Fe enceynahü vellezıne meahü bi rametim minna ve kata´na dabirallezıne kezzebu bi ayatina ve ma kanu mü´minın
Fe enceynâhu vellezîne meahu bi rahmetin minnâ ve kata´nâ dâbirellezîne kezzebû bi âyâtinâ ve mâ kânû mu´minîn(mu´minîne).
A. GÖLPINARLI :
Onu ve onunla berâber olanları rahmetimizle kurtardık da âyetlerimizi yalanlayanların ve inanmayanların kökünü kestik.
ADEM UĞUR :
Onu ve onunla beraber olanları rahmetimizle kurtardık ve âyetlerimizi yalanlayıp da iman etmeyenlerin kökünü kestik.
ALİ FIKRİ YAVUZ :
Nihayet Hûd’u ve beraberindeki imân edenleri, rahmetimizle kurtardık; ve âyetlerimizi tekzip ederek iman etmemiş olanların kökünü kestik.
BEKİR SADAK :
Biz, rahmetimizle, Hud´u ve beraberinde bulunanlari kurtardik, ayetlerimizi yalan sayarak inanmayanlarin kokunu kestik. *
CELAL YILDIRIM :
O sebeple biz Hûd´u da, onunla beraber olanları da katımızdan bir rahmet ile kurtardık. Âyetlerimizi yalanlayıp imân etmemiş olanların kökünü kestik.
DİYANET :
Bunun üzerine biz onu ve beraberindekileri tarafımızdan bir rahmetle kurtardık. Âyetlerimizi yalanlayan ve iman etmemiş olanların ise kökünü kestik.
DİYANET VAKFI :
Onu ve onunla beraber olanları rahmetimizle kurtardık ve âyetlerimizi yalanlayıp da iman etmeyenlerin kökünü kestik.
DİYANET İSLERİ :
Biz, rahmetimizle, Hud'u ve beraberinde bulunanları kurtardık, ayetlerimizi yalan sayarak inanmayanların kökünü kestik.

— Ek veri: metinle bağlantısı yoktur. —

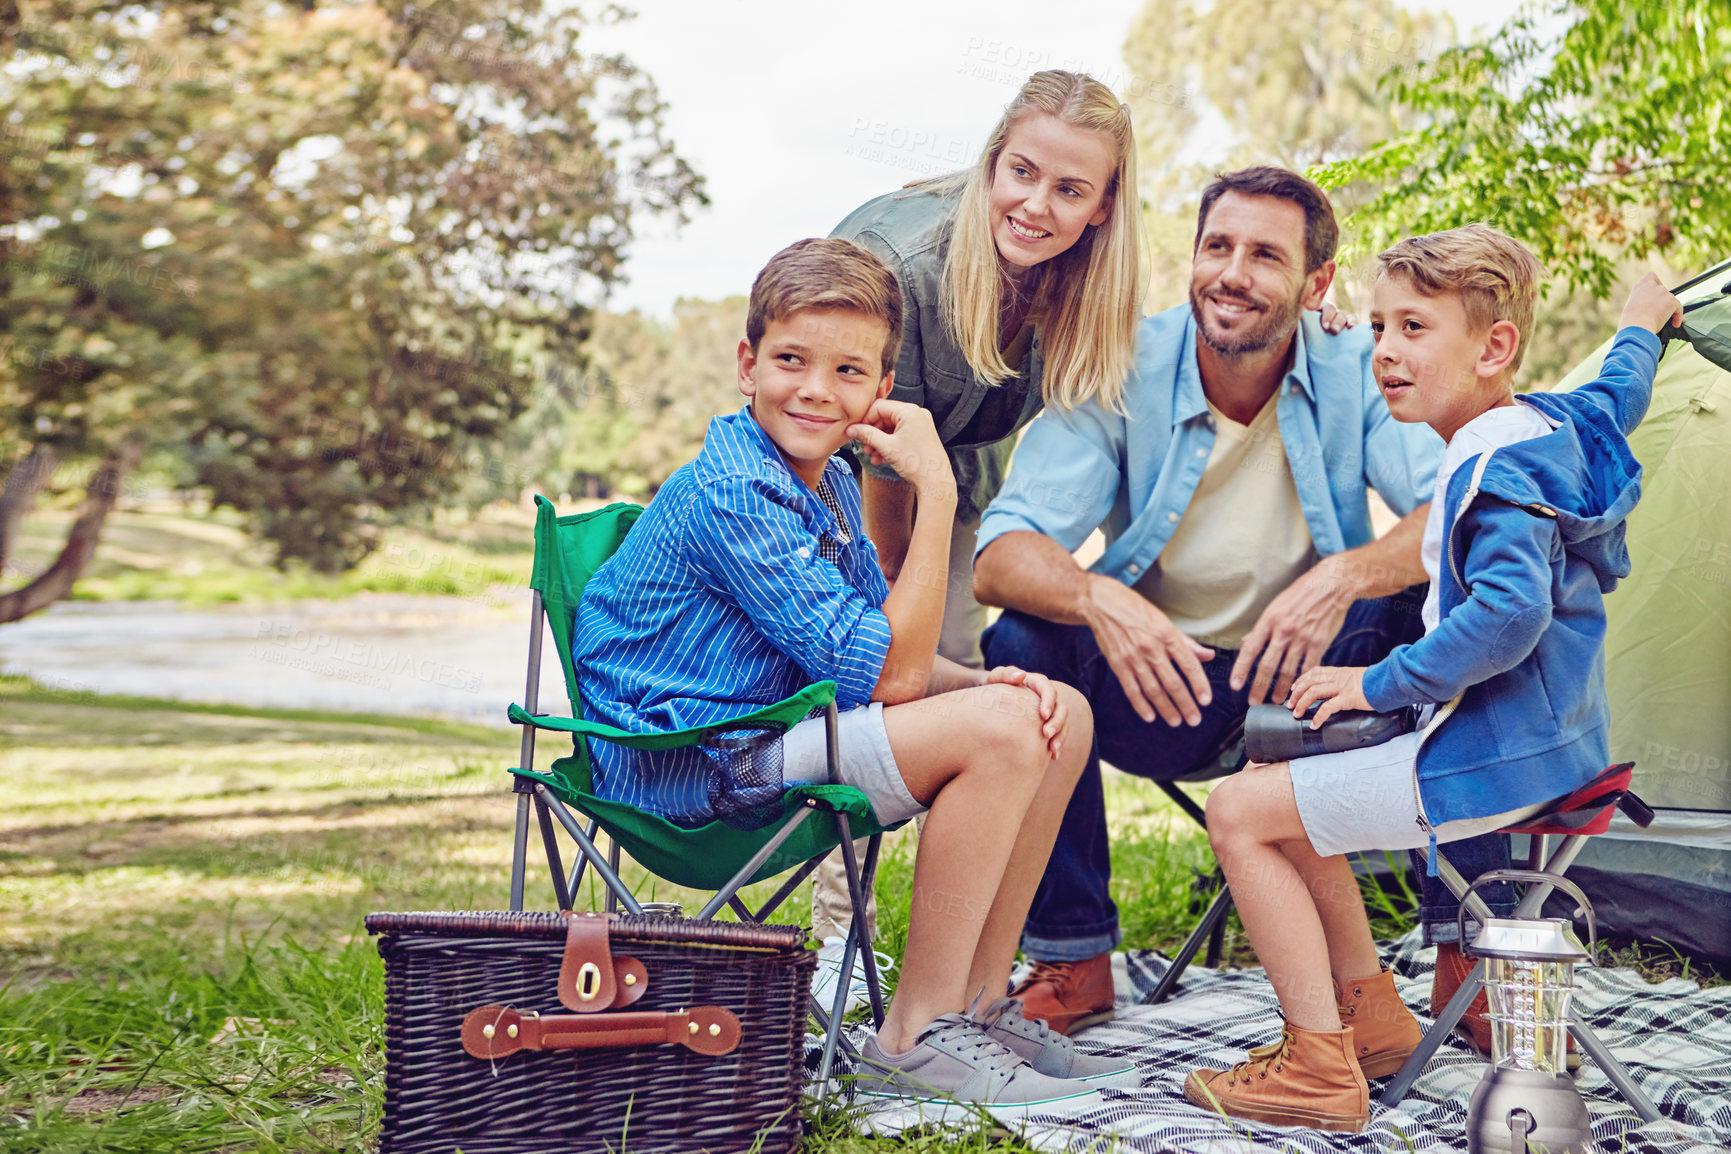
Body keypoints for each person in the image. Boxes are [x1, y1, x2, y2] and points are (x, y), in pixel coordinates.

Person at [572, 237, 1138, 1118]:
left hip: (772, 732)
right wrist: (937, 492)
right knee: (998, 728)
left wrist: (989, 685)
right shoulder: (736, 490)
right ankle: (912, 1035)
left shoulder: (827, 481)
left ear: (879, 391)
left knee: (1053, 707)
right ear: (746, 364)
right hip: (690, 766)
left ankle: (980, 1009)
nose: (814, 390)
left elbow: (885, 653)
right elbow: (890, 676)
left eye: (847, 370)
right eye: (791, 360)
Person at [971, 166, 1509, 1034]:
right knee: (1025, 641)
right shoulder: (1121, 368)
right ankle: (1071, 960)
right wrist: (1104, 600)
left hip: (1312, 691)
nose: (1232, 273)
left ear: (1315, 285)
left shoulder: (1356, 367)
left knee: (1446, 613)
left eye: (1265, 256)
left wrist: (1339, 578)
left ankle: (1471, 956)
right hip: (1159, 688)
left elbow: (1460, 509)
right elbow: (1001, 554)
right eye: (1216, 247)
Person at [1180, 229, 1680, 1131]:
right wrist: (1641, 324)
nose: (1385, 352)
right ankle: (1368, 1019)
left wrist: (1376, 683)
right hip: (1556, 752)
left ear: (1494, 349)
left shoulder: (1492, 469)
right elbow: (1619, 392)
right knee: (1271, 793)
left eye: (1413, 327)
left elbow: (1506, 615)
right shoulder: (1551, 426)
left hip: (1493, 763)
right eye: (1377, 327)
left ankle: (1314, 1066)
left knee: (1234, 811)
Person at [808, 69, 1144, 965]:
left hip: (942, 480)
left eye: (1069, 189)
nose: (1036, 205)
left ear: (1104, 205)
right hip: (824, 474)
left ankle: (957, 962)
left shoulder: (1079, 281)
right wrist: (892, 615)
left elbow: (1177, 354)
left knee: (946, 693)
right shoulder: (904, 263)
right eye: (1022, 172)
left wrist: (1322, 324)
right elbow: (874, 449)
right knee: (883, 683)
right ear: (993, 160)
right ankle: (842, 938)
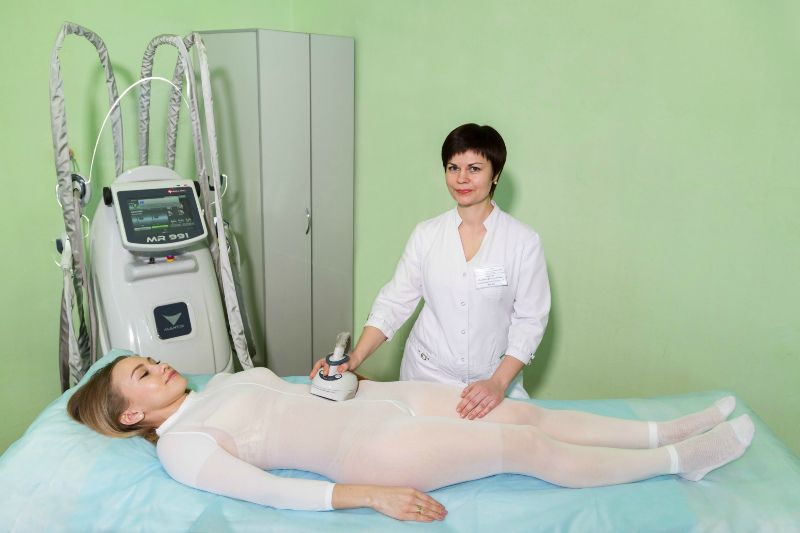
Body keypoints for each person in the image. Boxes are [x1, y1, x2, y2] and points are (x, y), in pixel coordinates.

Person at [69, 355, 754, 522]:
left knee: (522, 415)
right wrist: (371, 494)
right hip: (372, 448)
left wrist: (335, 375)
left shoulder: (215, 382)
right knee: (525, 449)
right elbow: (272, 491)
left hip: (379, 398)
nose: (157, 365)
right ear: (130, 415)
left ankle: (665, 427)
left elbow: (294, 397)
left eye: (148, 360)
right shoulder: (181, 444)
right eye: (142, 374)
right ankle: (679, 459)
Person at [311, 123, 550, 420]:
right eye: (453, 168)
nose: (461, 178)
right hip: (426, 377)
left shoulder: (523, 241)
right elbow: (395, 301)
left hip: (492, 381)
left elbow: (530, 320)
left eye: (474, 169)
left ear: (496, 174)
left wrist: (498, 383)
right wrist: (355, 357)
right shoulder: (427, 235)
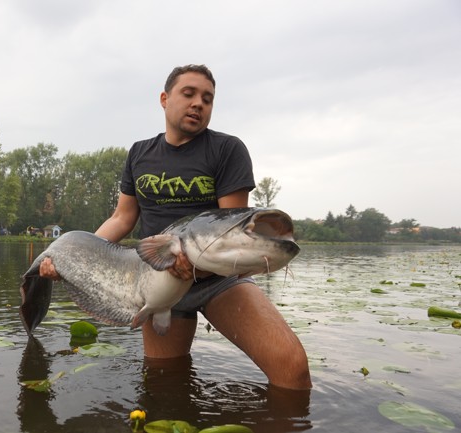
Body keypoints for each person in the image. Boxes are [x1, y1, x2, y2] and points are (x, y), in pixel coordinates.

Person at [40, 64, 312, 390]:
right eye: (189, 94)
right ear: (164, 99)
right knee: (163, 382)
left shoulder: (227, 150)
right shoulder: (140, 153)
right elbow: (122, 218)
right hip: (157, 284)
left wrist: (200, 267)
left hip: (218, 280)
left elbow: (234, 231)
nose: (199, 103)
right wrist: (77, 259)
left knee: (292, 369)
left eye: (208, 99)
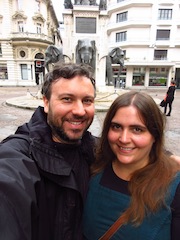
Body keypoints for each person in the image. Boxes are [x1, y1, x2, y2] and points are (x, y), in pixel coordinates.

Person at [0, 63, 96, 240]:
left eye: (87, 100)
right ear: (46, 102)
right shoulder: (18, 154)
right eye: (67, 99)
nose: (80, 111)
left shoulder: (97, 151)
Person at [83, 91, 180, 240]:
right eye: (116, 127)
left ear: (155, 135)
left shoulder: (174, 186)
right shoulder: (93, 164)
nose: (124, 138)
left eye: (137, 129)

ELMALILI M. HAMDİ (ORJİNAL):
Bunun üzerine kendisini ve ma´iyyetindekileri mahza tarafımızdan bir rahmet ile necâta erdirdik de o âyetlerimizi tekzib edib iyman etmiyenlerin kökünü kestik
ELMALILI M. HAMDİ (SADE.) :
Bunun üzerine kendisini ve beraberindekileri, yalnız katımızdan bir rahmet ile kurtardık, ayetlerimize yalan deyip iman etmeyenlerin kökünü kestik.
GÜLTEKİN ONAN :
Böylece onu ve onunla birlikte olanları rahmetimiz ile kurtardık. Ayetlerimizi yalanlayanların ve inançlı olmayanların kökünü kuruttuk / kestik.
H. BASRİ ÇANTAY :
Bunun üzerine kendisini de, onunla beraber olanları da, katımızdan bir rahmet ile, kurtardık. Âyetlerimizi yalan sayıb îman etmemiş olanların ise kökünü kesdik.
FİZİLAL :
Hud´u ve beraberindekileri rahmetimizin sonucu olarak kurtardık. Ayetlerimizi yalanlayarak inanmamış olanların ise kökünü kuruttuk.
İBNİ KESİR :
Biz, bunun üzerine, rahmetimizle onu ve beraberinde bulunanları kurtardık. Ayetlerimizi yalan sayıp iman etmemiş olanların kökünü kestik. Onlar, zaten mü´minler değillerdi.
MUHAMMET ESED :
Ve böylece, onu ve onunla beraber olanları kuşatıcı rahmetimizle kurtardık; beri yandan, ayetlerimizi yalanlayıp inanmayanlarıysa son kalıntısına kadar silip attık.
Ö NASUHİ BİLMEN :
Bunun üzerine O´nu ve kendisiyle beraber olanları Bizden bir rahmet olarak halas ettik. Âyetlerimizi tekzîp edenlerin ve imân etmiş olmayanların ise kökünü kesiverdik.
TEFHİMÜL KURAN :
Böylece onu ve onunla birlikte olanları katımızdan bir rahmet ile kurtardık. Ayetlerimizi yalan sayarak inanmamış olanların da kökünü kuruttuk.
SÜLEYMAN ATEŞ :
O´nu ve O´nunla beraber olanları, bizden bir rahmetle kurtardık, âyetlerimizi yalanlayanların ve inanmayacak olanların ardını kestik.
ŞABAN PİRİŞ :
O’nu ve beraberindekileri katımızdan bir rahmet ile kurtardık. Ayetlerimizi yalanlayan ve mümin olmayan kavmin de kökünü kazıdık.